TV Priest – My Other People – Album Review
by Killian Laher
English band TV Priest have been quickly gathering something of a following, and they recently released their second album, ploughing the somewhat crowded furrow of post-punk. Opener One Easy Thing starts quietly before a lurching rollicking rhythm takes over the song, anchored by singer Charlie Drinkwater. It has to be said he sounds like Joe Casey of Protomartyr transported to England. It’s one of several belters on this album. Burn In My Shoes has a thrilling, stomping backbeat over which Drinkwater howls “life only comes in flashes of greatness” to very pleasing effect before it ends with a snatch of almost chilled-out ambience. I Have Learnt Nothing struts its stuff gleefully with shades of Idles, while It Was Beautiful bears the pulsing bassline that Peter Hook specialised in with Joy Division, and the title track is similarly bass-driven. Later Unravelling and It Was A Gift again bear the influence of Protomartyr but stop short of imitation. None of these tracks outstays their welcome.

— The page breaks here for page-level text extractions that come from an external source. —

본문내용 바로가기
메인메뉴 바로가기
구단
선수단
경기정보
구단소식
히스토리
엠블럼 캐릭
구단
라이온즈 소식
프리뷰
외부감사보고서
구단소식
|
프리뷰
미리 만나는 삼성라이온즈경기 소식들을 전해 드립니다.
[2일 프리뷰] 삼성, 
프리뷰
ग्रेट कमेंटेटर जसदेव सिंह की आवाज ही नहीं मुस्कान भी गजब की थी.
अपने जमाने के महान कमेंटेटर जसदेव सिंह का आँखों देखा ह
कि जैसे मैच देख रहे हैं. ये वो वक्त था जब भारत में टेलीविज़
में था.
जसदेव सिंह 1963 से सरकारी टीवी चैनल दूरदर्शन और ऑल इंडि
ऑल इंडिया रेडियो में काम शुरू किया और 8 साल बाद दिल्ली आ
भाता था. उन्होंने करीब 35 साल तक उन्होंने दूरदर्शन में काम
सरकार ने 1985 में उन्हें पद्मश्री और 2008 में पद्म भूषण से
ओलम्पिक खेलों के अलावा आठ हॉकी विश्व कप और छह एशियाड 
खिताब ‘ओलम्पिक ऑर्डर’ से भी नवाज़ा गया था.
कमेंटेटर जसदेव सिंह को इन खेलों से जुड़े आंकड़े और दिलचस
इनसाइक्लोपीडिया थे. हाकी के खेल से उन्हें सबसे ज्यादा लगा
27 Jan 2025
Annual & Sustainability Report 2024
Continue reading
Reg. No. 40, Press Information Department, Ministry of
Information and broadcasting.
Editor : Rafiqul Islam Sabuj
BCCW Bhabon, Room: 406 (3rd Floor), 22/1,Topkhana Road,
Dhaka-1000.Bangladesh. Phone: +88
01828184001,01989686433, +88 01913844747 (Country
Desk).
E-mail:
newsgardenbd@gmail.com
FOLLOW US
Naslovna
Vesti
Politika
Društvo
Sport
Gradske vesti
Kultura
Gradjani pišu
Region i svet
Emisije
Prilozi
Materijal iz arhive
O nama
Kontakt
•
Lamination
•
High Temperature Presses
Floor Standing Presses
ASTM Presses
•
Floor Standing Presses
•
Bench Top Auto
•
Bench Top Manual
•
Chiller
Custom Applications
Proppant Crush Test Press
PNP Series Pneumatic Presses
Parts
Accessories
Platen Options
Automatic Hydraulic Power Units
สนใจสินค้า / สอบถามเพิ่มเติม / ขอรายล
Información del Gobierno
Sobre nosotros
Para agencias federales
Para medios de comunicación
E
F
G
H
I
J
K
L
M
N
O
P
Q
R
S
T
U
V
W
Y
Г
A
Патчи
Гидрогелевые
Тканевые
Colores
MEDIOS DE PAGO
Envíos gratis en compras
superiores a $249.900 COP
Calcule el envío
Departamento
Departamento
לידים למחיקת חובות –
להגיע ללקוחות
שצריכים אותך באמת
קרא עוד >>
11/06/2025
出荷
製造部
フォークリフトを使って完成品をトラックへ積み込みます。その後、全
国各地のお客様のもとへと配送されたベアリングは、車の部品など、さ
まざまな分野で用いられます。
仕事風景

It’s not all punch-the-air style rockers. The brooding Limehouse Cut, shares more than a title with the late Cathal Coughlan, picking its way through some gloriously murky guitar by way of the type of thing you used to hear from the National. On the other hand, The Happiest Place On Earth is a relatively brief, stripped-down strum, and its position midway through breaks up the album nicely as Drinkwater croons “I’m in the happiest place on earth”. The final track Sunland plods along moodily for three or four minutes, rounding off the album. But what is something else entirely is The Breakers. Built on a mid-paced strum, it’s reminiscent of early National at their most brooding as Drinkwater howls “I got friends, I got friends” as the music builds around him. It’s by far the best track here.
The genre invites inevitable comparisons with other bands, which are impossible to avoid, on what is, if not a very original album, a very enjoyable album. The slower material, and especially The Breakers show where this band can potentially go and it might be wise to head down towards the lesser-trodden paths.